Friday, April 14, 2006


My favorite TV show as a teenager was MAGNUM P.I., and Universal was kind enough to send me THE COMPLETE THIRD SEASON (1983-84) box set for review. As it happens, I remembered this season vividly, as its season premiere, an episode entitled "Did You See the Sunrise," had a kicker of an ending that had a huge impact on me and had stuck with me ever since.

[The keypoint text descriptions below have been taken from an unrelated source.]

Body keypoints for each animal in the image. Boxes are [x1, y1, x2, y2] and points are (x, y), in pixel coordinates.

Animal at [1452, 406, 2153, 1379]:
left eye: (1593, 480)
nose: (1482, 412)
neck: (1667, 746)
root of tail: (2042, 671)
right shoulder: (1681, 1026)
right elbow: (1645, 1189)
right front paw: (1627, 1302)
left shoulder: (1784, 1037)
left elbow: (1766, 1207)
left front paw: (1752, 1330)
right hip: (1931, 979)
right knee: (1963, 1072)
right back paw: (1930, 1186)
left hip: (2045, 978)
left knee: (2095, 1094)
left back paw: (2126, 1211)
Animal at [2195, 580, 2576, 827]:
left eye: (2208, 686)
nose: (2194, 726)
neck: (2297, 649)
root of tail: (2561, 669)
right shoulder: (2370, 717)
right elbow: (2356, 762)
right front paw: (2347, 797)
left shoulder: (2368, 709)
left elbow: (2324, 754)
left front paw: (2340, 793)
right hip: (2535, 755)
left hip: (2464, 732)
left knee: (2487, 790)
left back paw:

We're all familiar with the show, right? Tom Selleck played Thomas Sullivan Magnum, a hunky Vietnam vet-turned-private eye, who lived on the estate of never-seen millionaire novelist Robin Masters in Hawaii, and drove Masters' red Ferrari. A prototypical slacker, Magnum maintained an adversarial relationship with the estate's major domo Higgins (Jonathan Hillerman) and sometimes strained friendships with his wartime buddies Rick and T.C. (Larry Manetti and Roger E. Mosley), all of whom were frequently dragged into his P.I. cases (and shot at). The show featured lots of pretty Hawaiian scenery, loud Hawaiian shirts and chicks in bathing suits. Eighties escapism at its finest.

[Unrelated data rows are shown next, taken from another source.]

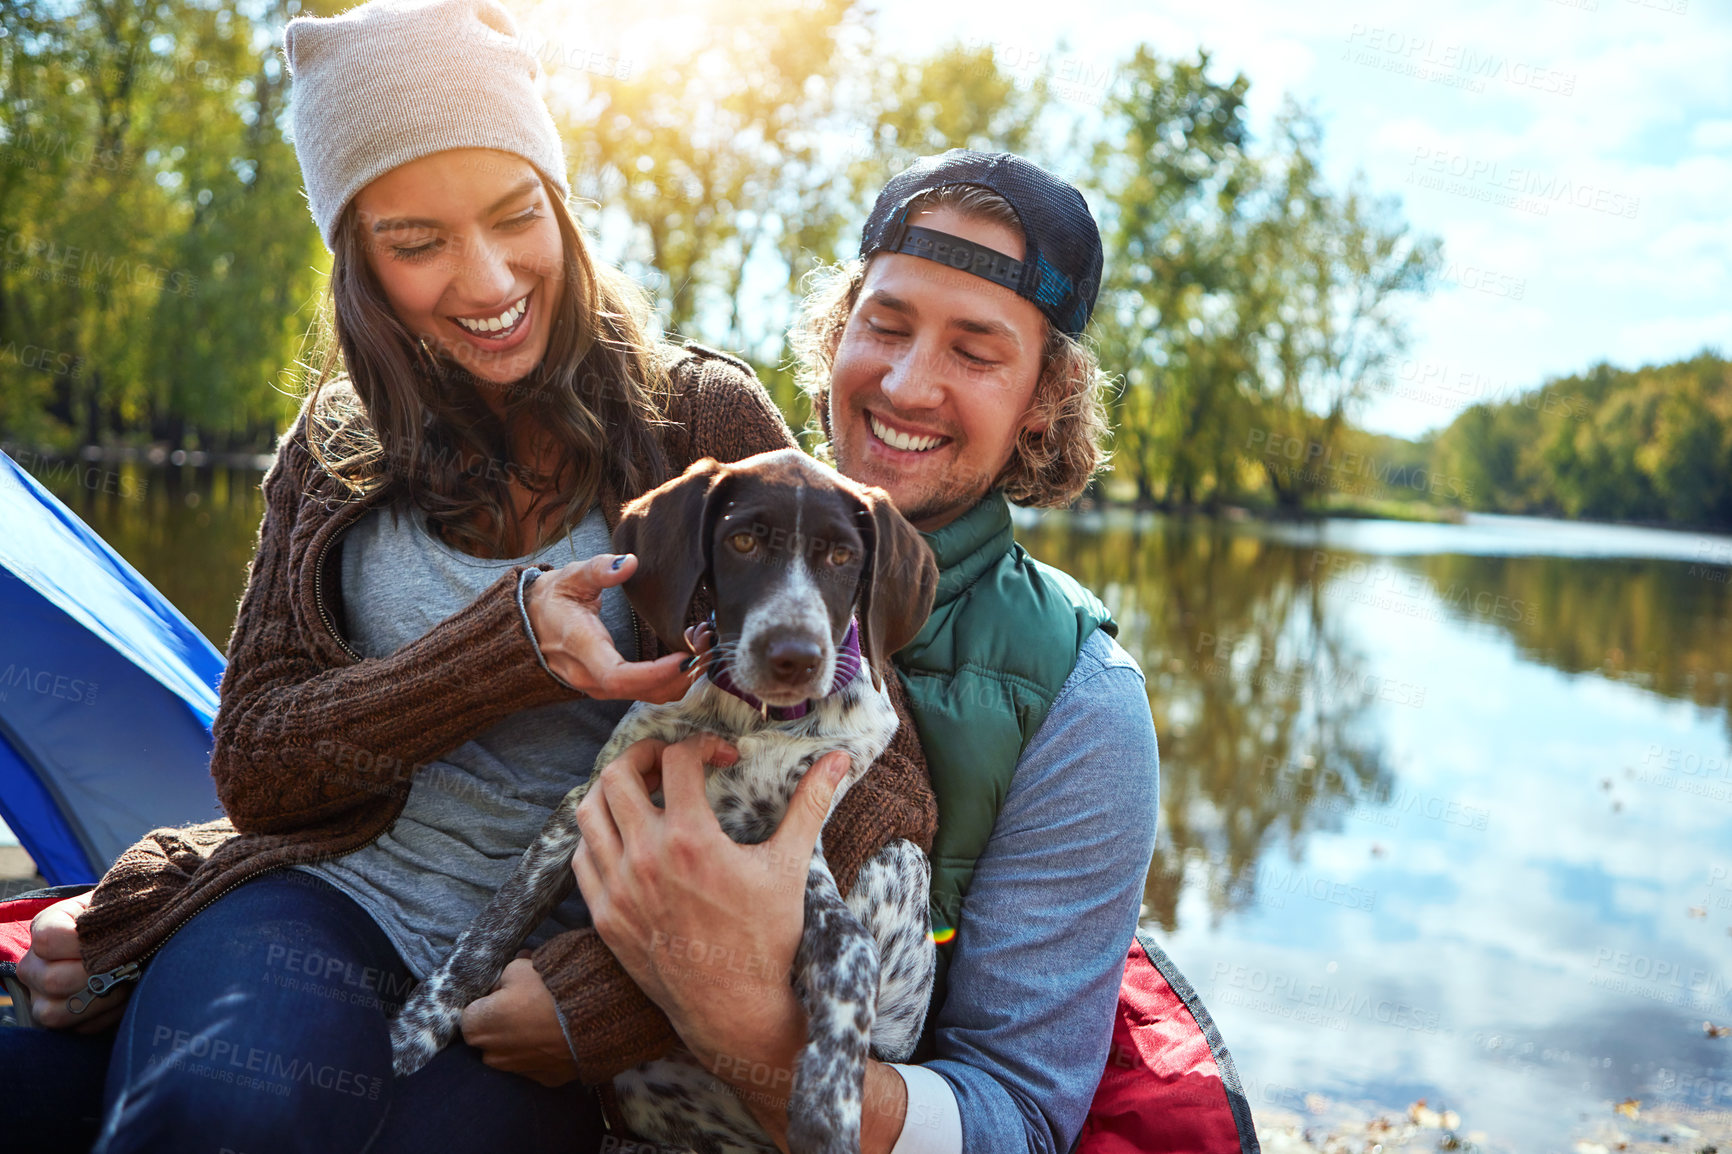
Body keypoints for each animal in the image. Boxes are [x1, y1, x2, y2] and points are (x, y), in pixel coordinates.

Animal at [391, 447, 942, 1150]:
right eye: (742, 542)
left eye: (843, 556)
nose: (793, 656)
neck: (753, 718)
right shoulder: (587, 800)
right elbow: (493, 928)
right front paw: (416, 1030)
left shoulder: (794, 852)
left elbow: (851, 953)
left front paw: (830, 1106)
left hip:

By this third season, the focus of the show was firmly on Magnum and his pals, with the plots taking a back seat to their familial bickering. That's not to say the show wasn't entertaining or that every episode was fluff, but let's just say that following the stories didn't strain the brain. There are some good ones, however. The above-mentioned season premiere has a ludicrous plot but some great characterization and a real gut-punch climax. Other high points include "Flashback," in which Magnum dreams that he's a private eye in 1936; "Almost Home," in which Magnum must clear the name of a dead sailor accused of being AWOL during the Pearl Harbor attack; and "Faith and Begorrah," which sees Hillerman playing double roles as both Higgins and his illegitimate half-brother, an Irish cleric with ties to the IRA.

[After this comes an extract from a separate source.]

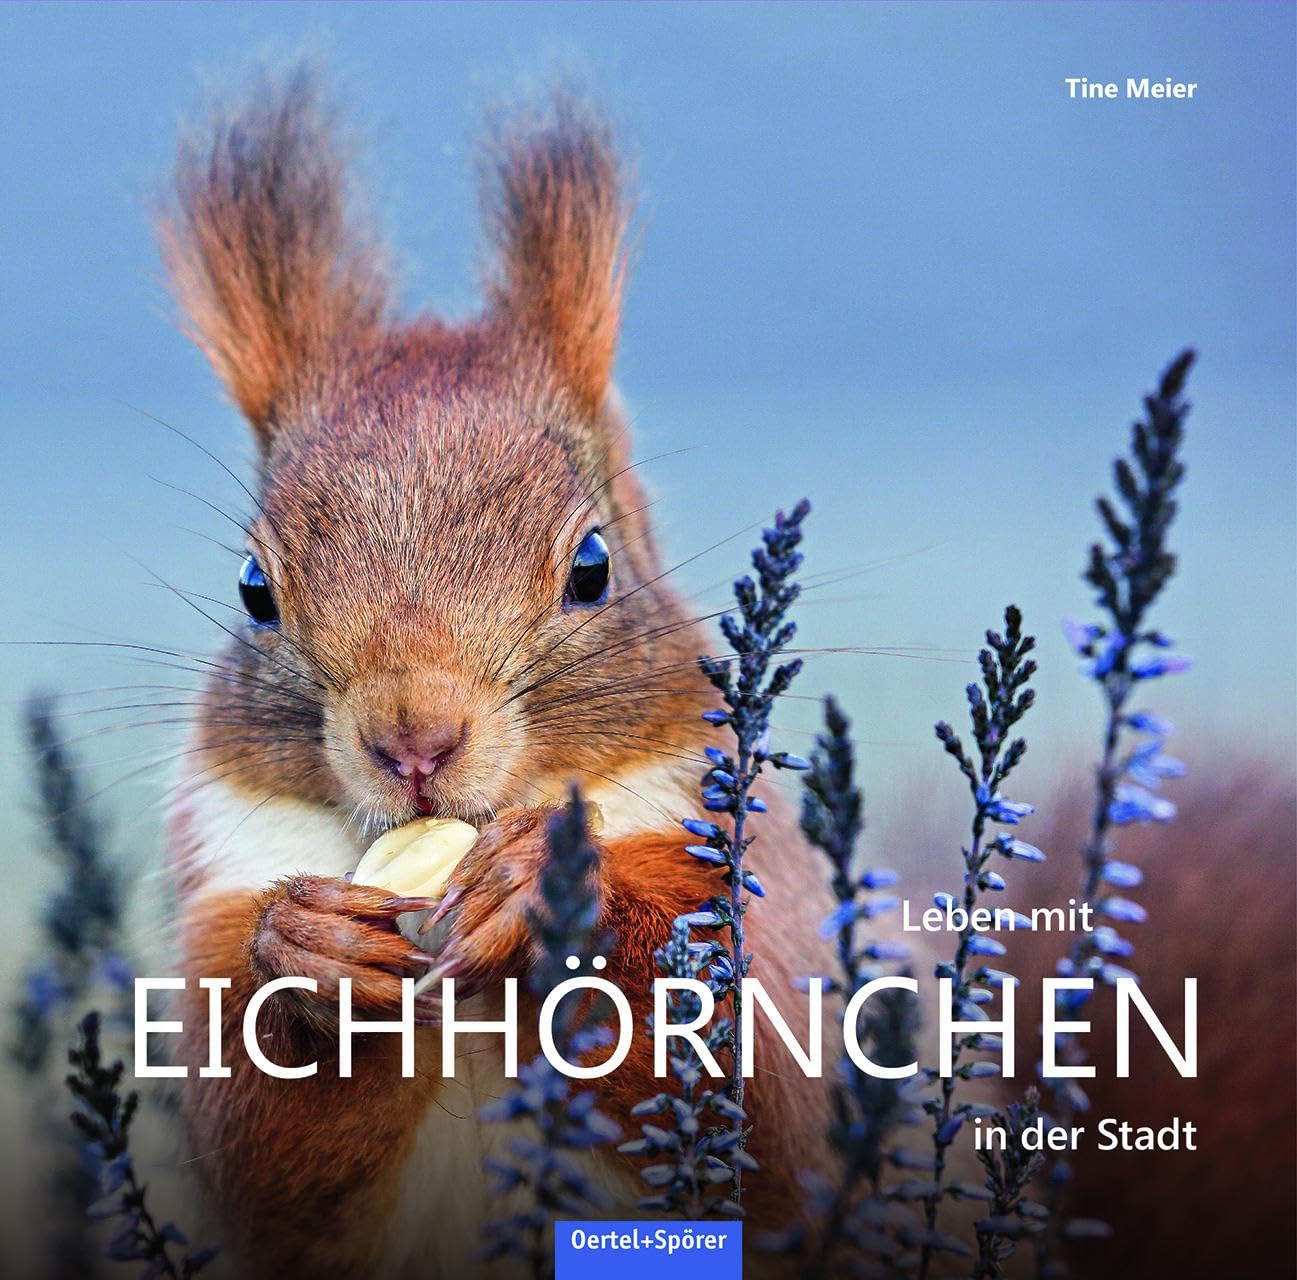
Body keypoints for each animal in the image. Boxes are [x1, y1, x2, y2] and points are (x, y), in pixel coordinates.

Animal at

The set is typical Universal TV-on-DVD fare: 22 episodes spread across three double-sided, double-layered "flipper" discs in slim packs. The episodes are presented in their original full frame, 1.33:1 aspect ratio and are just okay. There's a fair amount of grain and some occasional dirt, but watchable. I had playback issues on one disc which rendered one episode unviewable, but that's par for the course with these double-sided discs. The only extra is an episode from Season 4, "Letter to a Duchess." Audio is 2.0 Dolby mono and is adequate – levels are good and there's no noticeable background noise.

Overall, another adequate catalog television release from Universal. If you're a fan, you'll want it, but don't expect anything special from the presentation.